Malawi gives up on Zambezi shipping project

By Jorge Joaquim

Malawi has given up on its dream of using the Shire and Zambezi rivers as a route for goods to reach the sea, Mozambique’s transport minister has said. The decision follows a recent understanding between Mozambican President Filipe Nyusi and his Malawian counterpart, Lazarus Chakwera, on facilitating increased use of the Mozambican port and rail systems for Malawian trade.

The project to use the rivers was the brainchild of a previous Malawian President, Bingu wa Mutharika, who considered the “Shire-Zambezi Waterway” as key to lowering transport costs to the Indian Ocean.

Malawi’s new government has accepted the results of a report commissioned by Mozambique, Malawi and Zambia in 2015 which found that using the rivers would not be viable — and instead will use a new connection to the Sena rail line that goes to Beira, and the Nacala rail line that runs through Malawi, as well as road access to the Nacala and Beira freight corridors.

The need for the Shire-Zambezi Waterway was always highly questionable, since all of Malawi’s trade can be handled comfortably by the Mozambican ports of Beira and Nacala and the railways that connect them to Malawi.

The new Malawian government seems to have come to terms with this reality, and accepts that the Mozambican ports are quite capable of dealing with Malawian exports and imports.

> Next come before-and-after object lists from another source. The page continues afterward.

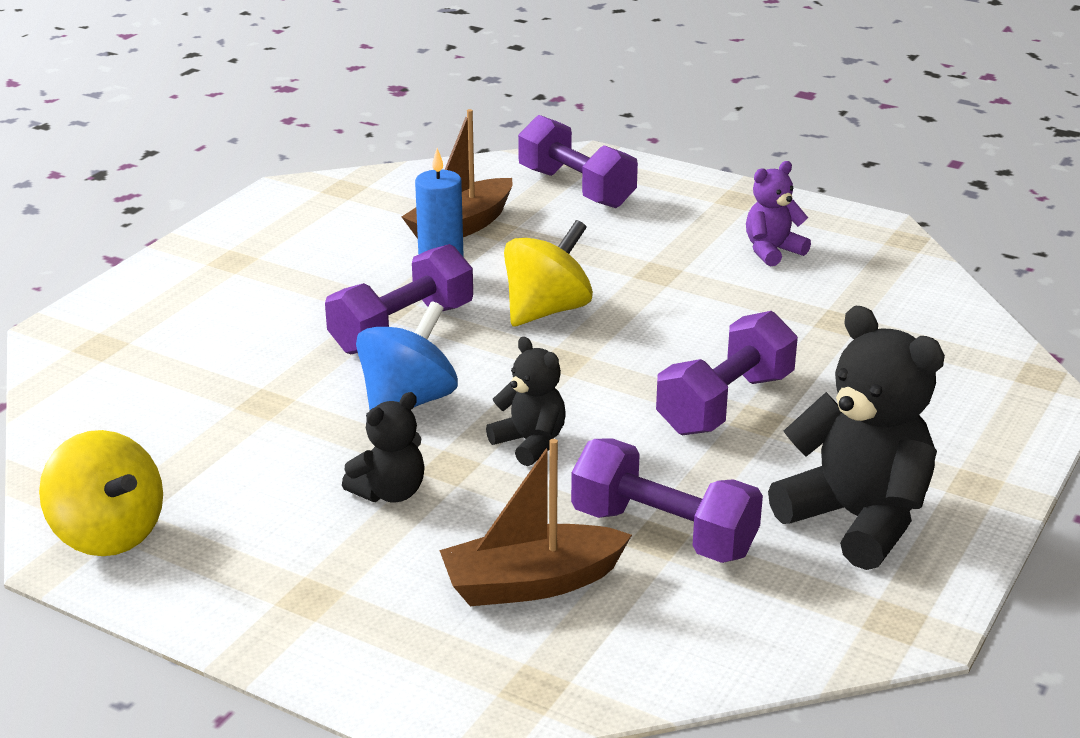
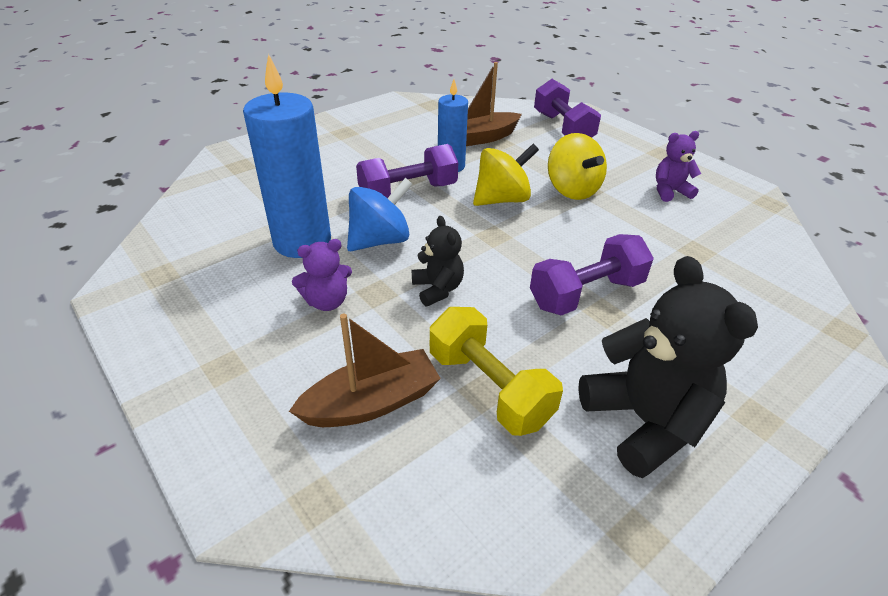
camera: 20 degrees right, 10 degrees up
(108, 534) = (148, 284): yellow spinning top -> yellow spinning top (572, 190)
(294, 429) = (302, 241): none -> blue candle
(390, 492) = (327, 301): black teddy bear -> purple teddy bear
(531, 583) = (371, 403): brown boat -> brown boat turned 150 degrees clockwise
(663, 533) = (489, 388): purple dumbbell -> yellow dumbbell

Nacala is generally regarded as the best deep water port on the east African coast, and its broad access channel never requires dredging. The Mozambican authorities assured their Malawian counterparts that they will continue the programme to rehabilitate and modernise Nacala, costed at around 300 million US dollars. This will raise the handling capacity of the port from 100,000 to 250,000 containers a year.